TASK REQUIREMENTS ▸ Please print exactly the lines running from the one that contains "週刊東洋経済 2026" to the end of the data, with both lines included.

Saved entries
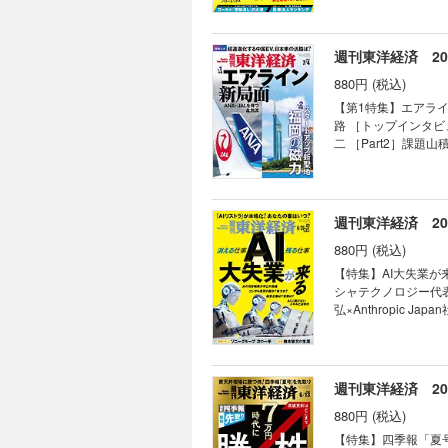
｜株
絶望に満ちている｜ 
高益でも株価一服 防
｜為
トツの利益率47％ 蓄
｜価
兆円が射程圏内 バフェ
週刊東洋経済 202
｜マ
商社との差 防衛･宇宙
｜ブ
880円 (税込)
高配当(14)日本製鉄
か
眼 3人の目利きが厳
【第1特集】エアライン
｜Re
［インタビュー］注目
路 ［トップインタビ
｜生
本株9選 食品＆外食
二 ［Part2］課
の落とし穴” 【スペシャルリポート】ゴールド「密輸潰し」の大波 【産業リポート】医療法人ランキング 【産業リ
益にあえぐ国内線の惨状 新幹
ポート】厨房機器の横綱 ホシザキ 連載 ｜経済を見る眼｜ ｜編集部から｜
九州・福岡の「磁力」
荒れ総会で起きた ｢み
［インタビュー］ 九
トに商機 「会話せず
福岡ラーメン職人の豚骨と
週刊東洋経済 202
Opinion & N
ポ 超速進化する中国
｜ ｜ビジネスと人生
880円 (税込)
勲 異色の中国製EV「エムタ」が日本上陸 連載 ｜経済を見
AIインフラ銘柄が演出
【特集】AI大失業が
間50分のニデック総
シャテクノロジー代表 
動態｜ ｜Inside
弘×Anthropic 
｜名著は知っている｜
［トップインタビュー
予告｜
奨、アクセンチュア日本
エーター以外みな失
不十分 派遣人材にＡＩ
週刊東洋経済 2026
IPOの富 技術系職
880円 (税込)
材は採用増 ＡＩ要約
「失業より怖いのはＡＩ監視 社員を“協働
【特集】四季報「夏号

RESULT ▸
週刊東洋経済 2026
IPOの富 技術系職
880円 (税込)
材は採用増 ＡＩ要約
「失業より怖いのはＡＩ監視 社員を“協働
【特集】四季報「夏号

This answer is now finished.